- _TASK INSTRUCTIONS_
Set down each line from the line holding "RECT 30.090 31.105 32.010 31.385 ;" to the last line of the entries below, exactly, with both ends included and without pictures.

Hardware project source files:
▼▼▼
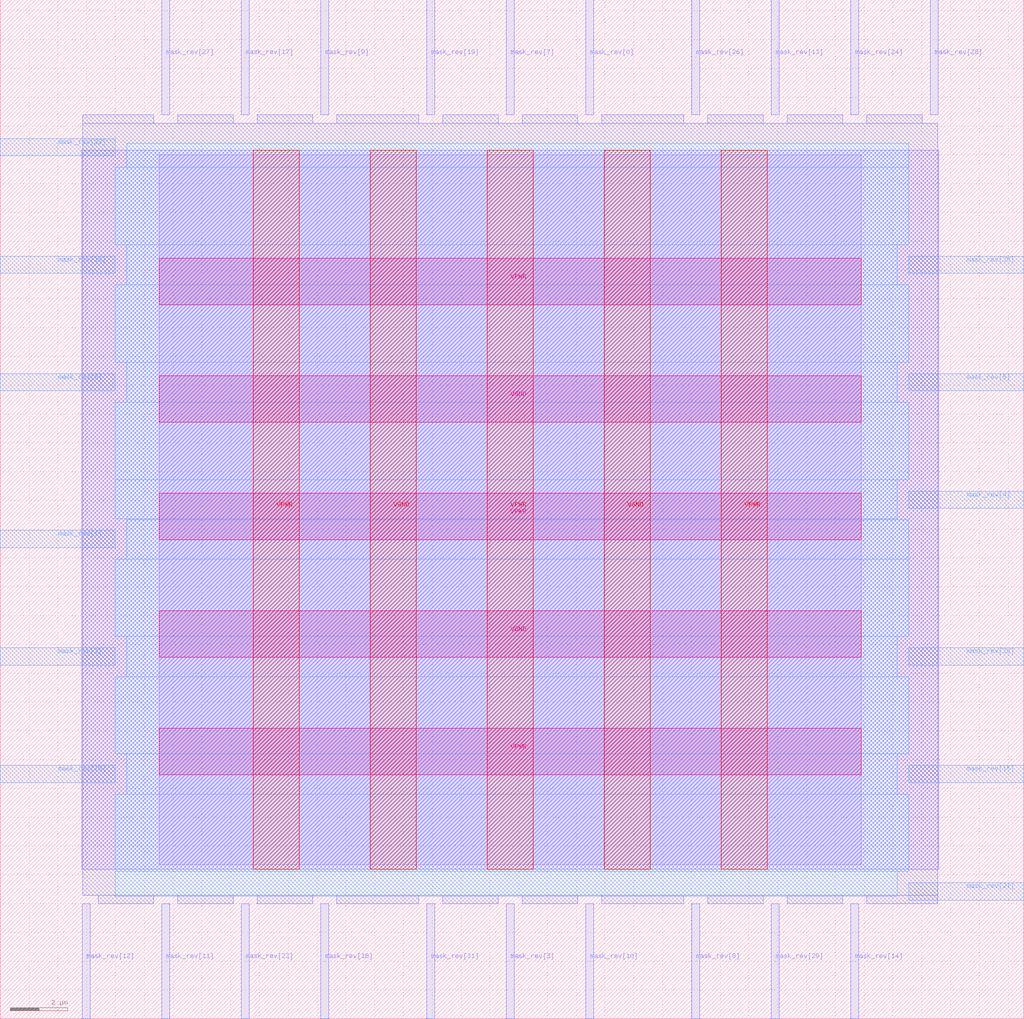
<source format=lef>
VERSION 5.7 ;
  NOWIREEXTENSIONATPIN ON ;
  DIVIDERCHAR "/" ;
  BUSBITCHARS "[]" ;
MACRO user_id_programming
  CLASS BLOCK ;
  FOREIGN user_id_programming ;
  ORIGIN 0.000 0.000 ;
  SIZE 35.545 BY 35.385 ;
  PIN mask_rev[0]
    PORT
      LAYER met2 ;
        RECT 20.330 31.385 20.610 35.385 ;
    END
  END mask_rev[0]
  PIN mask_rev[10]
    PORT
      LAYER met2 ;
        RECT 20.330 0.000 20.610 4.000 ;
    END
  END mask_rev[10]
  PIN mask_rev[11]
    PORT
      LAYER met2 ;
        RECT 5.610 0.000 5.890 4.000 ;
    END
  END mask_rev[11]
  PIN mask_rev[12]
    PORT
      LAYER met2 ;
        RECT 2.850 0.000 3.130 4.000 ;
    END
  END mask_rev[12]
  PIN mask_rev[13]
    PORT
      LAYER met2 ;
        RECT 26.770 31.385 27.050 35.385 ;
    END
  END mask_rev[13]
  PIN mask_rev[14]
    PORT
      LAYER met2 ;
        RECT 29.530 0.000 29.810 4.000 ;
    END
  END mask_rev[14]
  PIN mask_rev[16]
    PORT
      LAYER met2 ;
        RECT 11.130 0.000 11.410 4.000 ;
    END
  END mask_rev[16]
  PIN mask_rev[17]
    PORT
      LAYER met2 ;
        RECT 8.370 31.385 8.650 35.385 ;
    END
  END mask_rev[17]
  PIN mask_rev[19]
    PORT
      LAYER met2 ;
        RECT 14.810 31.385 15.090 35.385 ;
    END
  END mask_rev[19]
  PIN mask_rev[23]
    PORT
      LAYER met2 ;
        RECT 8.370 0.000 8.650 4.000 ;
    END
  END mask_rev[23]
  PIN mask_rev[24]
    PORT
      LAYER met2 ;
        RECT 29.530 31.385 29.810 35.385 ;
    END
  END mask_rev[24]
  PIN mask_rev[26]
    PORT
      LAYER met2 ;
        RECT 24.010 31.385 24.290 35.385 ;
    END
  END mask_rev[26]
  PIN mask_rev[27]
    PORT
      LAYER met2 ;
        RECT 5.610 31.385 5.890 35.385 ;
    END
  END mask_rev[27]
  PIN mask_rev[28]
    PORT
      LAYER met2 ;
        RECT 32.290 31.385 32.570 35.385 ;
    END
  END mask_rev[28]
  PIN mask_rev[29]
    PORT
      LAYER met2 ;
        RECT 26.770 0.000 27.050 4.000 ;
    END
  END mask_rev[29]
  PIN mask_rev[31]
    PORT
      LAYER met2 ;
        RECT 14.810 0.000 15.090 4.000 ;
    END
  END mask_rev[31]
  PIN mask_rev[3]
    PORT
      LAYER met2 ;
        RECT 17.570 0.000 17.850 4.000 ;
    END
  END mask_rev[3]
  PIN mask_rev[7]
    PORT
      LAYER met2 ;
        RECT 17.570 31.385 17.850 35.385 ;
    END
  END mask_rev[7]
  PIN mask_rev[8]
    PORT
      LAYER met2 ;
        RECT 24.010 0.000 24.290 4.000 ;
    END
  END mask_rev[8]
  PIN mask_rev[9]
    PORT
      LAYER met2 ;
        RECT 11.130 31.385 11.410 35.385 ;
    END
  END mask_rev[9]
  PIN mask_rev[15]
    PORT
      LAYER met3 ;
        RECT 31.545 8.200 35.545 8.800 ;
    END
  END mask_rev[15]
  PIN mask_rev[18]
    PORT
      LAYER met3 ;
        RECT 0.000 25.880 4.000 26.480 ;
    END
  END mask_rev[18]
  PIN mask_rev[1]
    PORT
      LAYER met3 ;
        RECT 0.000 16.360 4.000 16.960 ;
    END
  END mask_rev[1]
  PIN mask_rev[20]
    PORT
      LAYER met3 ;
        RECT 31.545 12.280 35.545 12.880 ;
    END
  END mask_rev[20]
  PIN mask_rev[21]
    PORT
      LAYER met3 ;
        RECT 31.545 4.120 35.545 4.720 ;
    END
  END mask_rev[21]
  PIN mask_rev[22]
    PORT
      LAYER met3 ;
        RECT 0.000 29.960 4.000 30.560 ;
    END
  END mask_rev[22]
  PIN mask_rev[25]
    PORT
      LAYER met3 ;
        RECT 0.000 8.200 4.000 8.800 ;
    END
  END mask_rev[25]
  PIN mask_rev[2]
    PORT
      LAYER met3 ;
        RECT 0.000 12.280 4.000 12.880 ;
    END
  END mask_rev[2]
  PIN mask_rev[30]
    PORT
      LAYER met3 ;
        RECT 31.545 25.880 35.545 26.480 ;
    END
  END mask_rev[30]
  PIN mask_rev[4]
    PORT
      LAYER met3 ;
        RECT 31.545 17.720 35.545 18.320 ;
    END
  END mask_rev[4]
  PIN mask_rev[5]
    PORT
      LAYER met3 ;
        RECT 31.545 21.800 35.545 22.400 ;
    END
  END mask_rev[5]
  PIN mask_rev[6]
    PORT
      LAYER met3 ;
        RECT 0.000 21.800 4.000 22.400 ;
    END
  END mask_rev[6]
  PIN VGND
    USE GROUND ;
    PORT
      LAYER met5 ;
        RECT 5.520 20.720 29.900 22.320 ;
    END
    PORT
      LAYER met5 ;
        RECT 5.520 12.560 29.900 14.160 ;
    END
    PORT
      LAYER met4 ;
        RECT 20.970 5.200 22.570 30.160 ;
    END
    PORT
      LAYER met4 ;
        RECT 12.845 5.200 14.445 30.160 ;
    END
  END VGND
  PIN VPWR
    USE POWER ;
    PORT
      LAYER met5 ;
        RECT 5.520 16.640 29.900 18.240 ;
    END
    PORT
      LAYER met5 ;
        RECT 5.520 24.800 29.900 26.400 ;
    END
    PORT
      LAYER met5 ;
        RECT 5.520 8.480 29.900 10.080 ;
    END
    PORT
      LAYER met4 ;
        RECT 8.780 5.200 10.380 30.160 ;
    END
    PORT
      LAYER met4 ;
        RECT 16.910 5.200 18.510 30.160 ;
    END
    PORT
      LAYER met4 ;
        RECT 25.035 5.200 26.635 30.160 ;
    END
  END VPWR
  OBS
      LAYER li1 ;
        RECT 5.520 5.355 29.900 30.005 ;
      LAYER met1 ;
        RECT 2.830 5.200 32.590 30.160 ;
      LAYER met2 ;
        RECT 2.860 31.105 5.330 31.385 ;
        RECT 6.170 31.105 8.090 31.385 ;
        RECT 8.930 31.105 10.850 31.385 ;
        RECT 11.690 31.105 14.530 31.385 ;
        RECT 15.370 31.105 17.290 31.385 ;
        RECT 18.130 31.105 20.050 31.385 ;
        RECT 20.890 31.105 23.730 31.385 ;
        RECT 24.570 31.105 26.490 31.385 ;
        RECT 27.330 31.105 29.250 31.385 ;
        RECT 30.090 31.105 32.010 31.385 ;
        RECT 2.860 4.280 32.560 31.105 ;
        RECT 3.410 4.000 5.330 4.280 ;
        RECT 6.170 4.000 8.090 4.280 ;
        RECT 8.930 4.000 10.850 4.280 ;
        RECT 11.690 4.000 14.530 4.280 ;
        RECT 15.370 4.000 17.290 4.280 ;
        RECT 18.130 4.000 20.050 4.280 ;
        RECT 20.890 4.000 23.730 4.280 ;
        RECT 24.570 4.000 26.490 4.280 ;
        RECT 27.330 4.000 29.250 4.280 ;
        RECT 30.090 4.000 32.560 4.280 ;
      LAYER met3 ;
        RECT 4.400 29.560 31.545 30.410 ;
        RECT 4.000 26.880 31.545 29.560 ;
        RECT 4.400 25.480 31.145 26.880 ;
        RECT 4.000 22.800 31.545 25.480 ;
        RECT 4.400 21.400 31.145 22.800 ;
        RECT 4.000 18.720 31.545 21.400 ;
        RECT 4.000 17.360 31.145 18.720 ;
        RECT 4.400 17.320 31.145 17.360 ;
        RECT 4.400 15.960 31.545 17.320 ;
        RECT 4.000 13.280 31.545 15.960 ;
        RECT 4.400 11.880 31.145 13.280 ;
        RECT 4.000 9.200 31.545 11.880 ;
        RECT 4.400 7.800 31.145 9.200 ;
        RECT 4.000 5.120 31.545 7.800 ;
        RECT 4.000 4.255 31.145 5.120 ;
  END
END user_id_programming
END LIBRARY

</source>
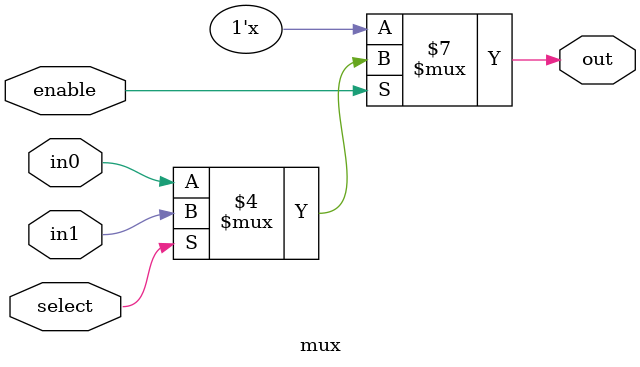
<source format=v>
module mux(in0,in1,select,out,enable);

input enable;
input in0;
input in1;
output reg out;
input select;
always@(enable or select or in0 or in1)
begin
if(enable==0)
out = 8'bz;
else if(select)
out <= in1;
else
out <= in0;
end


endmodule

</source>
▲▲▲
- _RESPONSE AREA_
        RECT 30.090 31.105 32.010 31.385 ;
        RECT 2.860 4.280 32.560 31.105 ;
        RECT 3.410 4.000 5.330 4.280 ;
        RECT 6.170 4.000 8.090 4.280 ;
        RECT 8.930 4.000 10.850 4.280 ;
        RECT 11.690 4.000 14.530 4.280 ;
        RECT 15.370 4.000 17.290 4.280 ;
        RECT 18.130 4.000 20.050 4.280 ;
        RECT 20.890 4.000 23.730 4.280 ;
        RECT 24.570 4.000 26.490 4.280 ;
        RECT 27.330 4.000 29.250 4.280 ;
        RECT 30.090 4.000 32.560 4.280 ;
      LAYER met3 ;
        RECT 4.400 29.560 31.545 30.410 ;
        RECT 4.000 26.880 31.545 29.560 ;
        RECT 4.400 25.480 31.145 26.880 ;
        RECT 4.000 22.800 31.545 25.480 ;
        RECT 4.400 21.400 31.145 22.800 ;
        RECT 4.000 18.720 31.545 21.400 ;
        RECT 4.000 17.360 31.145 18.720 ;
        RECT 4.400 17.320 31.145 17.360 ;
        RECT 4.400 15.960 31.545 17.320 ;
        RECT 4.000 13.280 31.545 15.960 ;
        RECT 4.400 11.880 31.145 13.280 ;
        RECT 4.000 9.200 31.545 11.880 ;
        RECT 4.400 7.800 31.145 9.200 ;
        RECT 4.000 5.120 31.545 7.800 ;
        RECT 4.000 4.255 31.145 5.120 ;
  END
END user_id_programming
END LIBRARY

</source>
<source format=v>
module mux(in0,in1,select,out,enable);

input enable;
input in0;
input in1;
output reg out;
input select;
always@(enable or select or in0 or in1)
begin
if(enable==0)
out = 8'bz;
else if(select)
out <= in1;
else
out <= in0;
end


endmodule

</source>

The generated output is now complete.